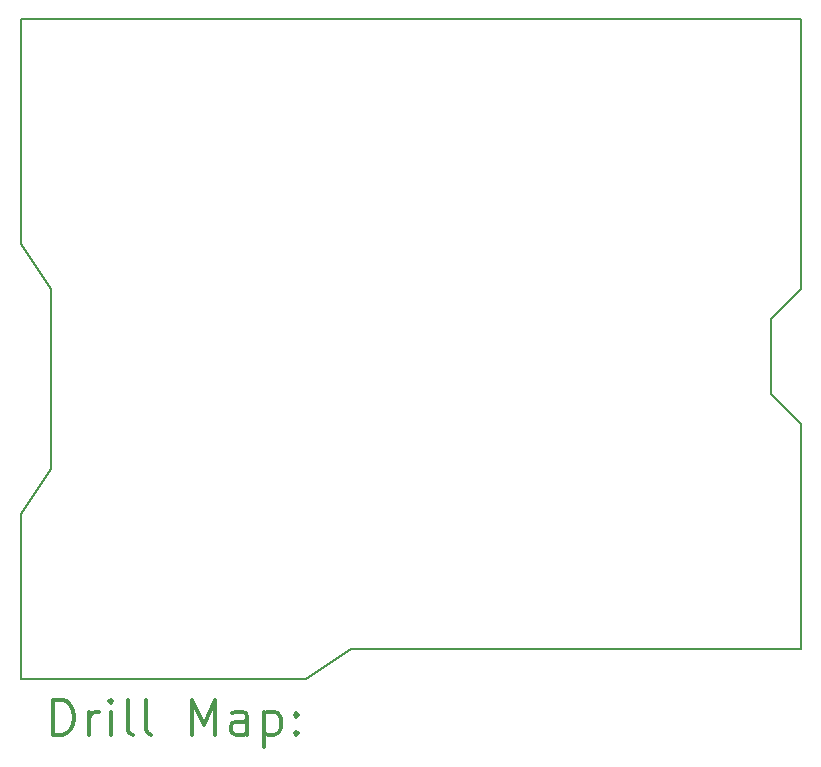
<source format=gbr>
%FSLAX45Y45*%
G04 Gerber Fmt 4.5, Leading zero omitted, Abs format (unit mm)*
G04 Created by KiCad (PCBNEW 5.0.0) date Tue Jul 31 16:14:17 2018*
%MOMM*%
%LPD*%
G01*
G04 APERTURE LIST*
%ADD10C,0.150000*%
%ADD11C,0.200000*%
%ADD12C,0.300000*%
G04 APERTURE END LIST*
D10*
X18669000Y-9906000D02*
X18669000Y-11811000D01*
X14859000Y-11811000D02*
X14478000Y-12065000D01*
X18669000Y-11811000D02*
X14859000Y-11811000D01*
D11*
X12065000Y-6477000D02*
X18669000Y-6477000D01*
X12065000Y-8382000D02*
X12065000Y-6477000D01*
X12065000Y-10668000D02*
X12065000Y-12065000D01*
D10*
X18669000Y-8763000D02*
X18669000Y-6477000D01*
X18415000Y-9017000D02*
X18669000Y-8763000D01*
X18415000Y-9652000D02*
X18415000Y-9017000D01*
X18669000Y-9906000D02*
X18415000Y-9652000D01*
D11*
X12319000Y-8763000D02*
X12319000Y-10287000D01*
X12065000Y-8382000D02*
X12319000Y-8763000D01*
X12065000Y-12065000D02*
X14478000Y-12065000D01*
X12319000Y-10287000D02*
X12065000Y-10668000D01*
D11*
D12*
X12341428Y-12540714D02*
X12341428Y-12240714D01*
X12412857Y-12240714D01*
X12455714Y-12255000D01*
X12484286Y-12283571D01*
X12498571Y-12312143D01*
X12512857Y-12369286D01*
X12512857Y-12412143D01*
X12498571Y-12469286D01*
X12484286Y-12497857D01*
X12455714Y-12526429D01*
X12412857Y-12540714D01*
X12341428Y-12540714D01*
X12641428Y-12540714D02*
X12641428Y-12340714D01*
X12641428Y-12397857D02*
X12655714Y-12369286D01*
X12670000Y-12355000D01*
X12698571Y-12340714D01*
X12727143Y-12340714D01*
X12827143Y-12540714D02*
X12827143Y-12340714D01*
X12827143Y-12240714D02*
X12812857Y-12255000D01*
X12827143Y-12269286D01*
X12841428Y-12255000D01*
X12827143Y-12240714D01*
X12827143Y-12269286D01*
X13012857Y-12540714D02*
X12984286Y-12526429D01*
X12970000Y-12497857D01*
X12970000Y-12240714D01*
X13170000Y-12540714D02*
X13141428Y-12526429D01*
X13127143Y-12497857D01*
X13127143Y-12240714D01*
X13512857Y-12540714D02*
X13512857Y-12240714D01*
X13612857Y-12455000D01*
X13712857Y-12240714D01*
X13712857Y-12540714D01*
X13984286Y-12540714D02*
X13984286Y-12383571D01*
X13970000Y-12355000D01*
X13941428Y-12340714D01*
X13884286Y-12340714D01*
X13855714Y-12355000D01*
X13984286Y-12526429D02*
X13955714Y-12540714D01*
X13884286Y-12540714D01*
X13855714Y-12526429D01*
X13841428Y-12497857D01*
X13841428Y-12469286D01*
X13855714Y-12440714D01*
X13884286Y-12426429D01*
X13955714Y-12426429D01*
X13984286Y-12412143D01*
X14127143Y-12340714D02*
X14127143Y-12640714D01*
X14127143Y-12355000D02*
X14155714Y-12340714D01*
X14212857Y-12340714D01*
X14241428Y-12355000D01*
X14255714Y-12369286D01*
X14270000Y-12397857D01*
X14270000Y-12483571D01*
X14255714Y-12512143D01*
X14241428Y-12526429D01*
X14212857Y-12540714D01*
X14155714Y-12540714D01*
X14127143Y-12526429D01*
X14398571Y-12512143D02*
X14412857Y-12526429D01*
X14398571Y-12540714D01*
X14384286Y-12526429D01*
X14398571Y-12512143D01*
X14398571Y-12540714D01*
X14398571Y-12355000D02*
X14412857Y-12369286D01*
X14398571Y-12383571D01*
X14384286Y-12369286D01*
X14398571Y-12355000D01*
X14398571Y-12383571D01*
M02*

</source>
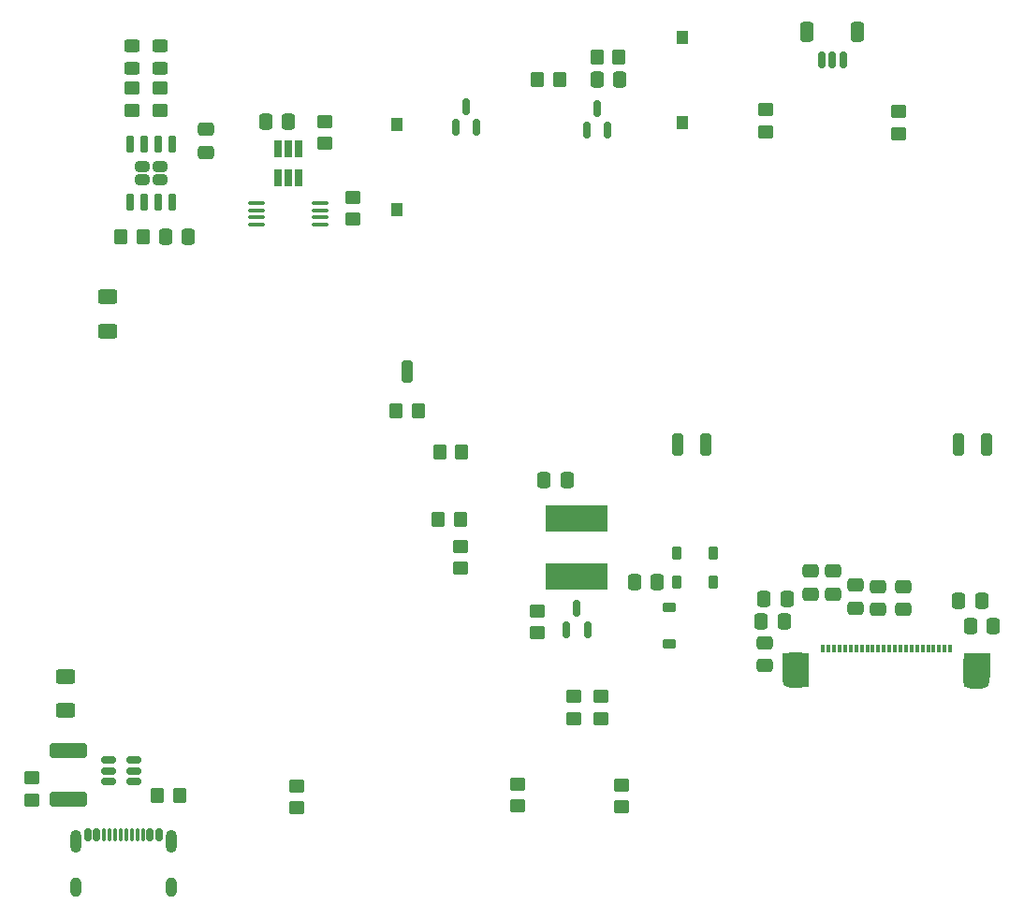
<source format=gtp>
G04 #@! TF.GenerationSoftware,KiCad,Pcbnew,7.0.8*
G04 #@! TF.CreationDate,2023-12-17T13:49:59+01:00*
G04 #@! TF.ProjectId,ePaper_timetable,65506170-6572-45f7-9469-6d657461626c,rev?*
G04 #@! TF.SameCoordinates,Original*
G04 #@! TF.FileFunction,Paste,Top*
G04 #@! TF.FilePolarity,Positive*
%FSLAX46Y46*%
G04 Gerber Fmt 4.6, Leading zero omitted, Abs format (unit mm)*
G04 Created by KiCad (PCBNEW 7.0.8) date 2023-12-17 13:49:59*
%MOMM*%
%LPD*%
G01*
G04 APERTURE LIST*
G04 Aperture macros list*
%AMRoundRect*
0 Rectangle with rounded corners*
0 $1 Rounding radius*
0 $2 $3 $4 $5 $6 $7 $8 $9 X,Y pos of 4 corners*
0 Add a 4 corners polygon primitive as box body*
4,1,4,$2,$3,$4,$5,$6,$7,$8,$9,$2,$3,0*
0 Add four circle primitives for the rounded corners*
1,1,$1+$1,$2,$3*
1,1,$1+$1,$4,$5*
1,1,$1+$1,$6,$7*
1,1,$1+$1,$8,$9*
0 Add four rect primitives between the rounded corners*
20,1,$1+$1,$2,$3,$4,$5,0*
20,1,$1+$1,$4,$5,$6,$7,0*
20,1,$1+$1,$6,$7,$8,$9,0*
20,1,$1+$1,$8,$9,$2,$3,0*%
G04 Aperture macros list end*
%ADD10RoundRect,0.250000X-0.337500X-0.475000X0.337500X-0.475000X0.337500X0.475000X-0.337500X0.475000X0*%
%ADD11RoundRect,0.250000X-0.250000X-0.750000X0.250000X-0.750000X0.250000X0.750000X-0.250000X0.750000X0*%
%ADD12RoundRect,0.250000X-0.450000X0.350000X-0.450000X-0.350000X0.450000X-0.350000X0.450000X0.350000X0*%
%ADD13RoundRect,0.250000X0.450000X-0.325000X0.450000X0.325000X-0.450000X0.325000X-0.450000X-0.325000X0*%
%ADD14RoundRect,0.225000X0.375000X-0.225000X0.375000X0.225000X-0.375000X0.225000X-0.375000X-0.225000X0*%
%ADD15RoundRect,0.250000X-0.475000X0.337500X-0.475000X-0.337500X0.475000X-0.337500X0.475000X0.337500X0*%
%ADD16RoundRect,0.250000X0.337500X0.475000X-0.337500X0.475000X-0.337500X-0.475000X0.337500X-0.475000X0*%
%ADD17R,0.300000X0.800000*%
%ADD18RoundRect,0.599500X-0.599500X-0.978500X0.599500X-0.978500X0.599500X0.978500X-0.599500X0.978500X0*%
%ADD19RoundRect,0.225000X0.225000X0.375000X-0.225000X0.375000X-0.225000X-0.375000X0.225000X-0.375000X0*%
%ADD20RoundRect,0.250000X0.450000X-0.350000X0.450000X0.350000X-0.450000X0.350000X-0.450000X-0.350000X0*%
%ADD21R,5.700000X2.410000*%
%ADD22RoundRect,0.150000X0.150000X-0.587500X0.150000X0.587500X-0.150000X0.587500X-0.150000X-0.587500X0*%
%ADD23R,1.000000X1.250000*%
%ADD24RoundRect,0.250000X-0.350000X-0.450000X0.350000X-0.450000X0.350000X0.450000X-0.350000X0.450000X0*%
%ADD25RoundRect,0.250000X0.475000X-0.337500X0.475000X0.337500X-0.475000X0.337500X-0.475000X-0.337500X0*%
%ADD26RoundRect,0.250000X0.625000X-0.400000X0.625000X0.400000X-0.625000X0.400000X-0.625000X-0.400000X0*%
%ADD27RoundRect,0.150000X-0.150000X-0.625000X0.150000X-0.625000X0.150000X0.625000X-0.150000X0.625000X0*%
%ADD28RoundRect,0.250000X-0.350000X-0.650000X0.350000X-0.650000X0.350000X0.650000X-0.350000X0.650000X0*%
%ADD29RoundRect,0.150000X-0.150000X-0.425000X0.150000X-0.425000X0.150000X0.425000X-0.150000X0.425000X0*%
%ADD30RoundRect,0.075000X-0.075000X-0.500000X0.075000X-0.500000X0.075000X0.500000X-0.075000X0.500000X0*%
%ADD31O,1.000000X2.100000*%
%ADD32O,1.000000X1.800000*%
%ADD33RoundRect,0.225000X-0.225000X-0.375000X0.225000X-0.375000X0.225000X0.375000X-0.225000X0.375000X0*%
%ADD34RoundRect,0.250000X1.450000X-0.400000X1.450000X0.400000X-1.450000X0.400000X-1.450000X-0.400000X0*%
%ADD35RoundRect,0.150000X0.512500X0.150000X-0.512500X0.150000X-0.512500X-0.150000X0.512500X-0.150000X0*%
%ADD36R,0.650000X1.560000*%
%ADD37RoundRect,0.250000X0.350000X0.450000X-0.350000X0.450000X-0.350000X-0.450000X0.350000X-0.450000X0*%
%ADD38RoundRect,0.100000X0.637500X0.100000X-0.637500X0.100000X-0.637500X-0.100000X0.637500X-0.100000X0*%
%ADD39RoundRect,0.242500X0.402500X-0.242500X0.402500X0.242500X-0.402500X0.242500X-0.402500X-0.242500X0*%
%ADD40RoundRect,0.150000X0.150000X-0.650000X0.150000X0.650000X-0.150000X0.650000X-0.150000X-0.650000X0*%
G04 APERTURE END LIST*
G36*
X143941537Y-140610000D02*
G01*
X142641537Y-140610000D01*
X142641537Y-139760000D01*
X141541537Y-139760000D01*
X141541537Y-137560000D01*
X143941537Y-137560000D01*
X143941537Y-140610000D01*
G37*
G36*
X160341537Y-139760000D02*
G01*
X159241537Y-139760000D01*
X159241537Y-140610000D01*
X157941537Y-140610000D01*
X157941537Y-137560000D01*
X160341537Y-137560000D01*
X160341537Y-139760000D01*
G37*
D10*
X139871037Y-132715000D03*
X141946037Y-132715000D03*
D11*
X160020000Y-118745000D03*
D12*
X82691750Y-86448000D03*
X82691750Y-88448000D03*
X140030200Y-88433400D03*
X140030200Y-90433400D03*
D13*
X85231750Y-84679000D03*
X85231750Y-82629000D03*
D14*
X131318000Y-136778000D03*
X131318000Y-133478000D03*
D15*
X144083537Y-130153500D03*
X144083537Y-132228500D03*
D16*
X130218000Y-131191000D03*
X128143000Y-131191000D03*
D17*
X156703537Y-137160000D03*
X156203537Y-137160000D03*
X155703537Y-137160000D03*
X155203537Y-137160000D03*
X154703537Y-137160000D03*
X154203537Y-137160000D03*
X153703537Y-137160000D03*
X153203537Y-137160000D03*
X152703537Y-137160000D03*
X152203537Y-137160000D03*
X151703537Y-137160000D03*
X151203537Y-137160000D03*
X150703537Y-137160000D03*
X150203537Y-137160000D03*
X149703537Y-137160000D03*
X149203537Y-137160000D03*
X148703537Y-137160000D03*
X148203537Y-137160000D03*
X147703537Y-137160000D03*
X147203537Y-137160000D03*
X146703537Y-137160000D03*
X146203537Y-137160000D03*
X145703537Y-137160000D03*
X145203537Y-137160000D03*
D18*
X142742537Y-139138000D03*
X159069537Y-139192000D03*
D12*
X97586800Y-149571200D03*
X97586800Y-151571200D03*
D13*
X82691750Y-84679000D03*
X82691750Y-82629000D03*
D10*
X85718250Y-99910000D03*
X87793250Y-99910000D03*
D19*
X135254000Y-128524000D03*
X131954000Y-128524000D03*
D11*
X107543600Y-112064800D03*
D20*
X119380000Y-135747000D03*
X119380000Y-133747000D03*
D21*
X122936000Y-125411000D03*
X122936000Y-130621000D03*
D22*
X121986000Y-135430500D03*
X123886000Y-135430500D03*
X122936000Y-133555500D03*
D23*
X132435600Y-89614200D03*
X132435600Y-81864200D03*
D12*
X100137000Y-89471000D03*
X100137000Y-91471000D03*
D24*
X110506000Y-119380000D03*
X112506000Y-119380000D03*
D11*
X134620000Y-118745000D03*
D15*
X152465537Y-131550500D03*
X152465537Y-133625500D03*
D10*
X119972000Y-121920000D03*
X122047000Y-121920000D03*
D25*
X139892537Y-138705500D03*
X139892537Y-136630500D03*
D11*
X157480000Y-118745000D03*
D12*
X112395000Y-127921000D03*
X112395000Y-129921000D03*
D22*
X123799600Y-90220800D03*
X125699600Y-90220800D03*
X124749600Y-88345800D03*
D12*
X152044400Y-88601800D03*
X152044400Y-90601800D03*
D24*
X106569000Y-115697000D03*
X108569000Y-115697000D03*
D26*
X80518000Y-108458000D03*
X80518000Y-105358000D03*
D24*
X124730000Y-83616800D03*
X126730000Y-83616800D03*
D11*
X132080000Y-118745000D03*
D15*
X150179537Y-131550500D03*
X150179537Y-133625500D03*
D12*
X85231750Y-86464000D03*
X85231750Y-88464000D03*
X102677000Y-96329000D03*
X102677000Y-98329000D03*
D27*
X145050000Y-83875000D03*
X146050000Y-83875000D03*
X147050000Y-83875000D03*
D28*
X143750000Y-81350000D03*
X148350000Y-81350000D03*
D23*
X106680000Y-89718800D03*
X106680000Y-97468800D03*
D10*
X94781500Y-89455000D03*
X96856500Y-89455000D03*
X139617037Y-134747000D03*
X141692037Y-134747000D03*
D15*
X148147537Y-131423500D03*
X148147537Y-133498500D03*
D16*
X126818300Y-85699600D03*
X124743300Y-85699600D03*
D15*
X146115537Y-130153500D03*
X146115537Y-132228500D03*
D25*
X89342000Y-92270500D03*
X89342000Y-90195500D03*
D29*
X78715000Y-153995000D03*
X79515000Y-153995000D03*
D30*
X80665000Y-153995000D03*
X81665000Y-153995000D03*
X82165000Y-153995000D03*
X83165000Y-153995000D03*
D29*
X84315000Y-153995000D03*
X85115000Y-153995000D03*
X85115000Y-153995000D03*
X84315000Y-153995000D03*
D30*
X83665000Y-153995000D03*
X82665000Y-153995000D03*
X81165000Y-153995000D03*
X80165000Y-153995000D03*
D29*
X79515000Y-153995000D03*
X78715000Y-153995000D03*
D31*
X77595000Y-154570000D03*
D32*
X77595000Y-158750000D03*
D31*
X86235000Y-154570000D03*
D32*
X86235000Y-158750000D03*
D24*
X119345200Y-85674200D03*
X121345200Y-85674200D03*
D33*
X131954000Y-131191000D03*
X135254000Y-131191000D03*
D12*
X125095000Y-141512000D03*
X125095000Y-143512000D03*
D24*
X84979000Y-150495000D03*
X86979000Y-150495000D03*
D34*
X76962000Y-150815000D03*
X76962000Y-146365000D03*
D35*
X82829500Y-149162000D03*
X82829500Y-148212000D03*
X82829500Y-147262000D03*
X80554500Y-147262000D03*
X80554500Y-148212000D03*
X80554500Y-149162000D03*
D16*
X159533500Y-132842000D03*
X157458500Y-132842000D03*
D36*
X95885000Y-94615000D03*
X96835000Y-94615000D03*
X97785000Y-94615000D03*
X97785000Y-91915000D03*
X96835000Y-91915000D03*
X95885000Y-91915000D03*
D37*
X112379000Y-125476000D03*
X110379000Y-125476000D03*
D38*
X99697500Y-98812000D03*
X99697500Y-98162000D03*
X99697500Y-97512000D03*
X99697500Y-96862000D03*
X93972500Y-96862000D03*
X93972500Y-97512000D03*
X93972500Y-98162000D03*
X93972500Y-98812000D03*
D26*
X76708000Y-142774000D03*
X76708000Y-139674000D03*
D12*
X73660000Y-148860000D03*
X73660000Y-150860000D03*
D39*
X83631750Y-94760000D03*
X85231750Y-94760000D03*
X83631750Y-93560000D03*
X85231750Y-93560000D03*
D40*
X82526750Y-96810000D03*
X83796750Y-96810000D03*
X85066750Y-96810000D03*
X86336750Y-96810000D03*
X86336750Y-91510000D03*
X85066750Y-91510000D03*
X83796750Y-91510000D03*
X82526750Y-91510000D03*
D12*
X117551200Y-149418800D03*
X117551200Y-151418800D03*
D20*
X122682000Y-143512000D03*
X122682000Y-141512000D03*
D37*
X83691750Y-99910000D03*
X81691750Y-99910000D03*
D12*
X127000000Y-149495000D03*
X127000000Y-151495000D03*
D22*
X111949000Y-89992000D03*
X113849000Y-89992000D03*
X112899000Y-88117000D03*
D16*
X160615037Y-135128000D03*
X158540037Y-135128000D03*
M02*

</source>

====================

Whenever the string "Leading" occurs in a line of the entries above, copy that line.

G04 Gerber Fmt 4.5, Leading zero omitted, Abs format (unit mm)*
G04 Gerber Fmt 4.6, Leading zero omitted, Abs format (unit mm)*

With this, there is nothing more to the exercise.